There is example code for the same at http://jjinux.blogspot.com/2009/01/python-parsing-wikipedia-dumps-using.html
I don’t know about licensing, but this is implemented in python, and includes the source.
Another good module is mwlib from here – it is a pain to install with all dependencies (at least on Windows), but it works well.
Wiki Parser is a very fast parser for Wikipedia dump files (~2 hours to parse all 55GB of English Wikipedia). It produces XML that preserves both content and article structure.

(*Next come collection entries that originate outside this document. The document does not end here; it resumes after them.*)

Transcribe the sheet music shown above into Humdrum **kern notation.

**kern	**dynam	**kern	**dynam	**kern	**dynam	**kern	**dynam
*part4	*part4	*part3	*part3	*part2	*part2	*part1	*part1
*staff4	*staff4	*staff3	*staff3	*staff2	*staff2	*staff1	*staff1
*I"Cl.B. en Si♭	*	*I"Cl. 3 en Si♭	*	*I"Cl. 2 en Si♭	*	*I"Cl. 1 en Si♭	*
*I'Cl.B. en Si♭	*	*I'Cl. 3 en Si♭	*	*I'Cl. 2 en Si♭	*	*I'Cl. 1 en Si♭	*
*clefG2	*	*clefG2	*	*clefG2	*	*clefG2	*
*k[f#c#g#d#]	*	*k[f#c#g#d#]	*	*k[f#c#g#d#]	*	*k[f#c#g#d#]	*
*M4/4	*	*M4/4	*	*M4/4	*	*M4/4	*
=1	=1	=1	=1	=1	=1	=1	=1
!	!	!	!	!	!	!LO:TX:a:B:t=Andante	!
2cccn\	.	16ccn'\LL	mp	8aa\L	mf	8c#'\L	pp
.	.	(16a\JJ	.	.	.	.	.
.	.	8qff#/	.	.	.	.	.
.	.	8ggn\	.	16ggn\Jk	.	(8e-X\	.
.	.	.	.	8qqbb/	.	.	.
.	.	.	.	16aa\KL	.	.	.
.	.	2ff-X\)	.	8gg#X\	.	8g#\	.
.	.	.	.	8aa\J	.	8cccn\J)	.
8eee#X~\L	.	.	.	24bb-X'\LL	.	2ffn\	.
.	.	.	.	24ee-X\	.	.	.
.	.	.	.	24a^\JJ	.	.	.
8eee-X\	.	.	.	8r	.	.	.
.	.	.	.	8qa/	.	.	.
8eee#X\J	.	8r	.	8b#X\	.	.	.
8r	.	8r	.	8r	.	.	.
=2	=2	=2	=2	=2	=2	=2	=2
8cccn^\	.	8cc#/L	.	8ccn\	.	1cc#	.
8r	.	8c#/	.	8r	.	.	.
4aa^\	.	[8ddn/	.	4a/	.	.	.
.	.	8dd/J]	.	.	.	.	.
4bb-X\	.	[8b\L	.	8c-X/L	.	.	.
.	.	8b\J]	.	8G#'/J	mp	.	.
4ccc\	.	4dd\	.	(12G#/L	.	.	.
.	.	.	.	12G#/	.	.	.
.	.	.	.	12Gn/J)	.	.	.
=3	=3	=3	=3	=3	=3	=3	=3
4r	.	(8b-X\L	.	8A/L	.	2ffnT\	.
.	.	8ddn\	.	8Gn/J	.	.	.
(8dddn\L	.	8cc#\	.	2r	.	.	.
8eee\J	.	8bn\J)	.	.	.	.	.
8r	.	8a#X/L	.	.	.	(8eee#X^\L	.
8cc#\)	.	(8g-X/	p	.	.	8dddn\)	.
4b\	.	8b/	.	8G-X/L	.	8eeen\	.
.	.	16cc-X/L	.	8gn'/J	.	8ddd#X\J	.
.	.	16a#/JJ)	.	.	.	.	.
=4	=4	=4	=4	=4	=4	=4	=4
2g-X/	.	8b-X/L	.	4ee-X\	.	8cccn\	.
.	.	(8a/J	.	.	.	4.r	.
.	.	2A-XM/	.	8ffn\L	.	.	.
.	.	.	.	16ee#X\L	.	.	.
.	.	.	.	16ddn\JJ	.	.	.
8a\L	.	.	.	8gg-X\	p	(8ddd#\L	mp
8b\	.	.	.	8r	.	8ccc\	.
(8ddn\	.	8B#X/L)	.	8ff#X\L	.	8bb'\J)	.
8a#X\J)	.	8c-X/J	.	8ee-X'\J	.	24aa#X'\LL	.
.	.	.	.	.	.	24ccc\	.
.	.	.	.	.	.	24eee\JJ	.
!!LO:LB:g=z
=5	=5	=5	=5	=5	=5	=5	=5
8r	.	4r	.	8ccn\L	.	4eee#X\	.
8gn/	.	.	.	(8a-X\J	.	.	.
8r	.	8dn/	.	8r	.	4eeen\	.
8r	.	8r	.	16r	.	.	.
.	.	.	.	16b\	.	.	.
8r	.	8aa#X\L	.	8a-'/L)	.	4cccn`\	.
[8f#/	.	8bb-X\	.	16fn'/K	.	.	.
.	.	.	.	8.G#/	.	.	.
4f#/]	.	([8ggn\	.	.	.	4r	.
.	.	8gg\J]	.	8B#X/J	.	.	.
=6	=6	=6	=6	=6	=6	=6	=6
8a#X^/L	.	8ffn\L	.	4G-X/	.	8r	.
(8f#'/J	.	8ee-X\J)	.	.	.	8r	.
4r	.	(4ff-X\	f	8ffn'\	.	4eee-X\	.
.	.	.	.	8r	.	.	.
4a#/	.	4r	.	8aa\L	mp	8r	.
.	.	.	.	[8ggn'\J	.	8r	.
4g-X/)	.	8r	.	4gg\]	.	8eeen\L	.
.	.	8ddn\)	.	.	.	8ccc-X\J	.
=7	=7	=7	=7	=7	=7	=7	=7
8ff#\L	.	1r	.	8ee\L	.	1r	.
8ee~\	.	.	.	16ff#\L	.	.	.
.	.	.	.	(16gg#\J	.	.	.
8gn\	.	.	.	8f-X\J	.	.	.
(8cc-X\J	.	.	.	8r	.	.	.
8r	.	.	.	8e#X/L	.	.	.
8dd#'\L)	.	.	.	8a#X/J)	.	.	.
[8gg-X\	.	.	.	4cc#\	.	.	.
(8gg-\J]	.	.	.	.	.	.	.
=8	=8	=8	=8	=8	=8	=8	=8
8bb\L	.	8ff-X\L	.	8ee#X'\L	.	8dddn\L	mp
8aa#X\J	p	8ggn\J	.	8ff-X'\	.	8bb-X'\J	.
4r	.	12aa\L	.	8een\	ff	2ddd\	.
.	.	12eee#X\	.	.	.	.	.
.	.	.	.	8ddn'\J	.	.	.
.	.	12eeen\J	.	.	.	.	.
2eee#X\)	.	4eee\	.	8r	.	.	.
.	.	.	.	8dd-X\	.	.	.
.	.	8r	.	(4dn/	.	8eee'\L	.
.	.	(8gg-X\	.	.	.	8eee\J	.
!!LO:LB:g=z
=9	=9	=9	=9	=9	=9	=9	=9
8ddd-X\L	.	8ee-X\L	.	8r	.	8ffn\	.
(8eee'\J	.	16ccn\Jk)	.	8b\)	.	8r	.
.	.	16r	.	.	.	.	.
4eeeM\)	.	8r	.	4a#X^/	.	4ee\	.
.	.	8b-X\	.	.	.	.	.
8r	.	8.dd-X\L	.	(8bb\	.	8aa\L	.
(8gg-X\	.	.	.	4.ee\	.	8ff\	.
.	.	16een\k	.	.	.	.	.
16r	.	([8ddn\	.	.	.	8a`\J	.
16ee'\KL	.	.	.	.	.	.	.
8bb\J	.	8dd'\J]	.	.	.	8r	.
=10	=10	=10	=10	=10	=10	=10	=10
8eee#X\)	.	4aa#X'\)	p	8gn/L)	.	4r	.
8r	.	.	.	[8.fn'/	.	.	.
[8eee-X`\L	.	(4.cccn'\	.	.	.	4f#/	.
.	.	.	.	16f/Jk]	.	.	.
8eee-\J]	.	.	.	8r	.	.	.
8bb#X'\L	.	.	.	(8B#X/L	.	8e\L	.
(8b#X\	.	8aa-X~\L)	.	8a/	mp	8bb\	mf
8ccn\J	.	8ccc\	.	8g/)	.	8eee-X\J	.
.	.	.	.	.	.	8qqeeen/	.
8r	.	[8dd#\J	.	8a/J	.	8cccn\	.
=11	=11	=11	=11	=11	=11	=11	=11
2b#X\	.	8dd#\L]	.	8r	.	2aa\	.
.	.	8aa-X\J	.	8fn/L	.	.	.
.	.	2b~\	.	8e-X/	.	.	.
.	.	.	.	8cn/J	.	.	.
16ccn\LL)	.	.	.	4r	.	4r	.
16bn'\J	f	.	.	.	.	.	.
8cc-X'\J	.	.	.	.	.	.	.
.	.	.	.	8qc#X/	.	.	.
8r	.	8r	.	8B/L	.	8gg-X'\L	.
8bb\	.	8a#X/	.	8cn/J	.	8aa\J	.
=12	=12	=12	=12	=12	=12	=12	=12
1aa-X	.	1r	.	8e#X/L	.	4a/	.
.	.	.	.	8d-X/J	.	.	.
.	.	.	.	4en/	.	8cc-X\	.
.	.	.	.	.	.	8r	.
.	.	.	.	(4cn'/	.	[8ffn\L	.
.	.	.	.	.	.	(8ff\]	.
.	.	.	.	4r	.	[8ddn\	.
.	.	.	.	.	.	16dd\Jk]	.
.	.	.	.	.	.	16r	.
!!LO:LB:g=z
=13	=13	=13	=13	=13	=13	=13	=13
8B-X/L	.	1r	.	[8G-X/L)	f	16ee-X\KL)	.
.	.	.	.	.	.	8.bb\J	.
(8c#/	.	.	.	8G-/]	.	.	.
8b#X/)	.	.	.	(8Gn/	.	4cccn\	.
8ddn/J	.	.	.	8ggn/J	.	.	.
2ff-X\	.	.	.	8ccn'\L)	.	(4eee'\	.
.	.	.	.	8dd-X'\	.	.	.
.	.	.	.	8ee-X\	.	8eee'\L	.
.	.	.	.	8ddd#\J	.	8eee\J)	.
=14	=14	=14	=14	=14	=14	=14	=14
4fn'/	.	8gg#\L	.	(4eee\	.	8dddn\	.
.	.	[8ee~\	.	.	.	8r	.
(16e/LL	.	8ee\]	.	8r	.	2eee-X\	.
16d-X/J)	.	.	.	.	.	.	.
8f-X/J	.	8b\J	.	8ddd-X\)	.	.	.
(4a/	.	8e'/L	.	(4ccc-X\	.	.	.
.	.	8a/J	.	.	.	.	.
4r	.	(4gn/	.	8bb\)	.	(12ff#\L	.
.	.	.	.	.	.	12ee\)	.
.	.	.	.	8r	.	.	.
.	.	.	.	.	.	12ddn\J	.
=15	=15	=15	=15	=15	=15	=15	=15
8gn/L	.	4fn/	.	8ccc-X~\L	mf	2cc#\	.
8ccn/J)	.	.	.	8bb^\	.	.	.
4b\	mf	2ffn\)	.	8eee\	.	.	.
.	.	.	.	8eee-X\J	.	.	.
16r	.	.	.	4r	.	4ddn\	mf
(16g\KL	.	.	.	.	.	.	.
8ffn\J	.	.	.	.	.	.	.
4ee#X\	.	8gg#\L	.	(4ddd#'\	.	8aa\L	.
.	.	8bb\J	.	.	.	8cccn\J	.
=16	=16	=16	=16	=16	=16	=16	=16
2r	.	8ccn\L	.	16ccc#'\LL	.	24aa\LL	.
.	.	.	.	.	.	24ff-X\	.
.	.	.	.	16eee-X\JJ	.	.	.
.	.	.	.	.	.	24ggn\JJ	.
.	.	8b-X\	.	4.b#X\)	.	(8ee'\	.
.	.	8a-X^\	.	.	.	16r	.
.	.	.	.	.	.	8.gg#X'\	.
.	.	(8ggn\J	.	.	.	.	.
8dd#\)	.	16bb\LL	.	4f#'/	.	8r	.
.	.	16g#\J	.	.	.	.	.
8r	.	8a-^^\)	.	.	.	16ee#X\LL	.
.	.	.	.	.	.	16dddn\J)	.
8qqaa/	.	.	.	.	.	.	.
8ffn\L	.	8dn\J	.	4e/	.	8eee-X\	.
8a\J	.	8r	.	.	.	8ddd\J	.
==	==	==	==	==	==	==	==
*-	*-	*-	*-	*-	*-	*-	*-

You can then use python to do anything you want with the XML output.
pip install mwxml
Usage is pretty intuitive as demonstrated by this example from the documentation:
>>> import mwxml >>> dump = mwxml.Dump.from_file(open("dump.xml")) >>> print(dump.site_info.name, dump.site_info.dbname) Wikipedia enwiki >>> for page in dump: ... for revision in page: ... print(revision.id) ... 1 2 3
It is part of a larger set of data analysis utilities put out by the Wikimedia Foundation and its community.